─── Source information

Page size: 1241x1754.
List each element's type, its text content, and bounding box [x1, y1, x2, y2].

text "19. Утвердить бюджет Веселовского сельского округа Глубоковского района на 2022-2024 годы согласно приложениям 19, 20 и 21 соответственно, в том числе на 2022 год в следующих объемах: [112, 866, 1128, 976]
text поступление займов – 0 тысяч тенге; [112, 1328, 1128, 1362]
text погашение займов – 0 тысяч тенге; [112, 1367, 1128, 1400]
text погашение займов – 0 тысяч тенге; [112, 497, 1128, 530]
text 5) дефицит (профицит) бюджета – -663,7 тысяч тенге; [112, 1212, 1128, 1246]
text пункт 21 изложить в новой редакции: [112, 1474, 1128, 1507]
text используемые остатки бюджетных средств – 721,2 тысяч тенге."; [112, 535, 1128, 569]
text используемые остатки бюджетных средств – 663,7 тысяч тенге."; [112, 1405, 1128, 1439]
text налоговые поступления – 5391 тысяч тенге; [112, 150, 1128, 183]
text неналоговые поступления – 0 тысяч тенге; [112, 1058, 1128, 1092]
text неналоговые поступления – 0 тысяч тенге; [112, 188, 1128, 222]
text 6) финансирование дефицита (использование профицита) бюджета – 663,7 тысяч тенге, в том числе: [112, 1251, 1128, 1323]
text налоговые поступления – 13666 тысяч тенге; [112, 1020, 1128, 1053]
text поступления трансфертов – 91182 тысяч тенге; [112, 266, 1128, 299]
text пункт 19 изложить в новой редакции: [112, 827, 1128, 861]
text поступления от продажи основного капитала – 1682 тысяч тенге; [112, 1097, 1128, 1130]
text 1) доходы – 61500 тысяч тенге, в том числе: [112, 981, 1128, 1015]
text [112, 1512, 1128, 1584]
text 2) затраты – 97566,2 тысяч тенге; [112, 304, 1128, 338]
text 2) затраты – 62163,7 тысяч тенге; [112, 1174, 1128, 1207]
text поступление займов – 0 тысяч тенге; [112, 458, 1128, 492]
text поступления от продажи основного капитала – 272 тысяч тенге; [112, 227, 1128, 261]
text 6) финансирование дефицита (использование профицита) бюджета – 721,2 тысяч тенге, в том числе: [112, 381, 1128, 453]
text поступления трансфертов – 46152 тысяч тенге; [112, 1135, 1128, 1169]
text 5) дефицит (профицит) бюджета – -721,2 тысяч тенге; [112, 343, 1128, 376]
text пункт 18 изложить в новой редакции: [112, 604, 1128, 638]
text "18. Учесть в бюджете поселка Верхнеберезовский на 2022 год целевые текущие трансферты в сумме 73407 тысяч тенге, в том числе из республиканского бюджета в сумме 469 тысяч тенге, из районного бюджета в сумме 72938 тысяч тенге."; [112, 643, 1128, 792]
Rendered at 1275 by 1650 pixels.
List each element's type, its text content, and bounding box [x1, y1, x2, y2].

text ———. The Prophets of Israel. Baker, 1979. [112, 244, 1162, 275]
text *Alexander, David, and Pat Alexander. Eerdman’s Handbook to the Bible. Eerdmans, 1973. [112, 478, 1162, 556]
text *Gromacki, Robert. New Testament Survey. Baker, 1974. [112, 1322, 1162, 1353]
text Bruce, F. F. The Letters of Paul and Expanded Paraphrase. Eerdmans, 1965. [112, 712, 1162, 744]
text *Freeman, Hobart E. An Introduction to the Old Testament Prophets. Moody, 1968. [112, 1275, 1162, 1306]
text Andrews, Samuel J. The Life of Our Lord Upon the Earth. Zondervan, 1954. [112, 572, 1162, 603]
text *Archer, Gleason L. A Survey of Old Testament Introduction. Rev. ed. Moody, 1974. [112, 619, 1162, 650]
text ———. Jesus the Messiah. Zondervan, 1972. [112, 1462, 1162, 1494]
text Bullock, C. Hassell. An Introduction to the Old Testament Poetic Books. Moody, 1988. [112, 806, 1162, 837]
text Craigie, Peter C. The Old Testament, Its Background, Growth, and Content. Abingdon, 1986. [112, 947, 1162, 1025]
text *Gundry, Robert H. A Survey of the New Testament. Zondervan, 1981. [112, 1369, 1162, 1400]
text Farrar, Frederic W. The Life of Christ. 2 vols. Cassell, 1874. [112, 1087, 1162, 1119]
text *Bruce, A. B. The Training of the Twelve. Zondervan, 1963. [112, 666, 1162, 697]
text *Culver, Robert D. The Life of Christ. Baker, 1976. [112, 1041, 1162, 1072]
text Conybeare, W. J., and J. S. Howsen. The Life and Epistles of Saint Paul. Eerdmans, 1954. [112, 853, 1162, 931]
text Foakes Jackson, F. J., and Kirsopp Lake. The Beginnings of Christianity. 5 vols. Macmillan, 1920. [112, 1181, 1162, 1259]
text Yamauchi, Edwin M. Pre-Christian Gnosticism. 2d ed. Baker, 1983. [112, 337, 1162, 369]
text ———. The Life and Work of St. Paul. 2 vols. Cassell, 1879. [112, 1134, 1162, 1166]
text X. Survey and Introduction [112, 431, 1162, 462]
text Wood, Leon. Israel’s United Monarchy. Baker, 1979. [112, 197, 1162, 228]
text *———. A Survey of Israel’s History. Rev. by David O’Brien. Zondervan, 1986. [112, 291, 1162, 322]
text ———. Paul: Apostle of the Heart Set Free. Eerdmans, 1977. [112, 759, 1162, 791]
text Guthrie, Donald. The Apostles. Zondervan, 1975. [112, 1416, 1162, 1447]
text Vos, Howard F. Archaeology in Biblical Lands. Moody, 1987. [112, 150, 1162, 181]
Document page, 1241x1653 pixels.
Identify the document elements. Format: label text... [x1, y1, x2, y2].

──────

Task details => The records above must be output exactly, in full.

Exercise response =>
Page size: 1241x1754.
List each element's type, its text content, and bounding box [x1, y1, x2, y2].

text "19. Утвердить бюджет Веселовского сельского округа Глубоковского района на 2022-2024 годы согласно приложениям 19, 20 и 21 соответственно, в том числе на 2022 год в следующих объемах: [112, 866, 1128, 976]
text поступление займов – 0 тысяч тенге; [112, 1328, 1128, 1362]
text погашение займов – 0 тысяч тенге; [112, 1367, 1128, 1400]
text погашение займов – 0 тысяч тенге; [112, 497, 1128, 530]
text 5) дефицит (профицит) бюджета – -663,7 тысяч тенге; [112, 1212, 1128, 1246]
text пункт 21 изложить в новой редакции: [112, 1474, 1128, 1507]
text используемые остатки бюджетных средств – 721,2 тысяч тенге."; [112, 535, 1128, 569]
text используемые остатки бюджетных средств – 663,7 тысяч тенге."; [112, 1405, 1128, 1439]
text налоговые поступления – 5391 тысяч тенге; [112, 150, 1128, 183]
text неналоговые поступления – 0 тысяч тенге; [112, 1058, 1128, 1092]
text неналоговые поступления – 0 тысяч тенге; [112, 188, 1128, 222]
text 6) финансирование дефицита (использование профицита) бюджета – 663,7 тысяч тенге, в том числе: [112, 1251, 1128, 1323]
text налоговые поступления – 13666 тысяч тенге; [112, 1020, 1128, 1053]
text поступления трансфертов – 91182 тысяч тенге; [112, 266, 1128, 299]
text пункт 19 изложить в новой редакции: [112, 827, 1128, 861]
text поступления от продажи основного капитала – 1682 тысяч тенге; [112, 1097, 1128, 1130]
text 1) доходы – 61500 тысяч тенге, в том числе: [112, 981, 1128, 1015]
text [112, 1512, 1128, 1584]
text 2) затраты – 97566,2 тысяч тенге; [112, 304, 1128, 338]
text 2) затраты – 62163,7 тысяч тенге; [112, 1174, 1128, 1207]
text поступление займов – 0 тысяч тенге; [112, 458, 1128, 492]
text поступления от продажи основного капитала – 272 тысяч тенге; [112, 227, 1128, 261]
text 6) финансирование дефицита (использование профицита) бюджета – 721,2 тысяч тенге, в том числе: [112, 381, 1128, 453]
text поступления трансфертов – 46152 тысяч тенге; [112, 1135, 1128, 1169]
text 5) дефицит (профицит) бюджета – -721,2 тысяч тенге; [112, 343, 1128, 376]
text пункт 18 изложить в новой редакции: [112, 604, 1128, 638]
text "18. Учесть в бюджете поселка Верхнеберезовский на 2022 год целевые текущие трансферты в сумме 73407 тысяч тенге, в том числе из республиканского бюджета в сумме 469 тысяч тенге, из районного бюджета в сумме 72938 тысяч тенге."; [112, 643, 1128, 792]
Rendered at 1275 by 1650 pixels.
List each element's type, its text content, and bounding box [x1, y1, x2, y2].

text ———. The Prophets of Israel. Baker, 1979. [112, 244, 1162, 275]
text *Alexander, David, and Pat Alexander. Eerdman’s Handbook to the Bible. Eerdmans, 1973. [112, 478, 1162, 556]
text *Gromacki, Robert. New Testament Survey. Baker, 1974. [112, 1322, 1162, 1353]
text Bruce, F. F. The Letters of Paul and Expanded Paraphrase. Eerdmans, 1965. [112, 712, 1162, 744]
text *Freeman, Hobart E. An Introduction to the Old Testament Prophets. Moody, 1968. [112, 1275, 1162, 1306]
text Andrews, Samuel J. The Life of Our Lord Upon the Earth. Zondervan, 1954. [112, 572, 1162, 603]
text *Archer, Gleason L. A Survey of Old Testament Introduction. Rev. ed. Moody, 1974. [112, 619, 1162, 650]
text ———. Jesus the Messiah. Zondervan, 1972. [112, 1462, 1162, 1494]
text Bullock, C. Hassell. An Introduction to the Old Testament Poetic Books. Moody, 1988. [112, 806, 1162, 837]
text Craigie, Peter C. The Old Testament, Its Background, Growth, and Content. Abingdon, 1986. [112, 947, 1162, 1025]
text *Gundry, Robert H. A Survey of the New Testament. Zondervan, 1981. [112, 1369, 1162, 1400]
text Farrar, Frederic W. The Life of Christ. 2 vols. Cassell, 1874. [112, 1087, 1162, 1119]
text *Bruce, A. B. The Training of the Twelve. Zondervan, 1963. [112, 666, 1162, 697]
text *Culver, Robert D. The Life of Christ. Baker, 1976. [112, 1041, 1162, 1072]
text Conybeare, W. J., and J. S. Howsen. The Life and Epistles of Saint Paul. Eerdmans, 1954. [112, 853, 1162, 931]
text Foakes Jackson, F. J., and Kirsopp Lake. The Beginnings of Christianity. 5 vols. Macmillan, 1920. [112, 1181, 1162, 1259]
text Yamauchi, Edwin M. Pre-Christian Gnosticism. 2d ed. Baker, 1983. [112, 337, 1162, 369]
text ———. The Life and Work of St. Paul. 2 vols. Cassell, 1879. [112, 1134, 1162, 1166]
text X. Survey and Introduction [112, 431, 1162, 462]
text Wood, Leon. Israel’s United Monarchy. Baker, 1979. [112, 197, 1162, 228]
text *———. A Survey of Israel’s History. Rev. by David O’Brien. Zondervan, 1986. [112, 291, 1162, 322]
text ———. Paul: Apostle of the Heart Set Free. Eerdmans, 1977. [112, 759, 1162, 791]
text Guthrie, Donald. The Apostles. Zondervan, 1975. [112, 1416, 1162, 1447]
text Vos, Howard F. Archaeology in Biblical Lands. Moody, 1987. [112, 150, 1162, 181]
Document page, 1241x1653 pixels.
Identify the document elements. Format: label text... [x1, y1, x2, y2].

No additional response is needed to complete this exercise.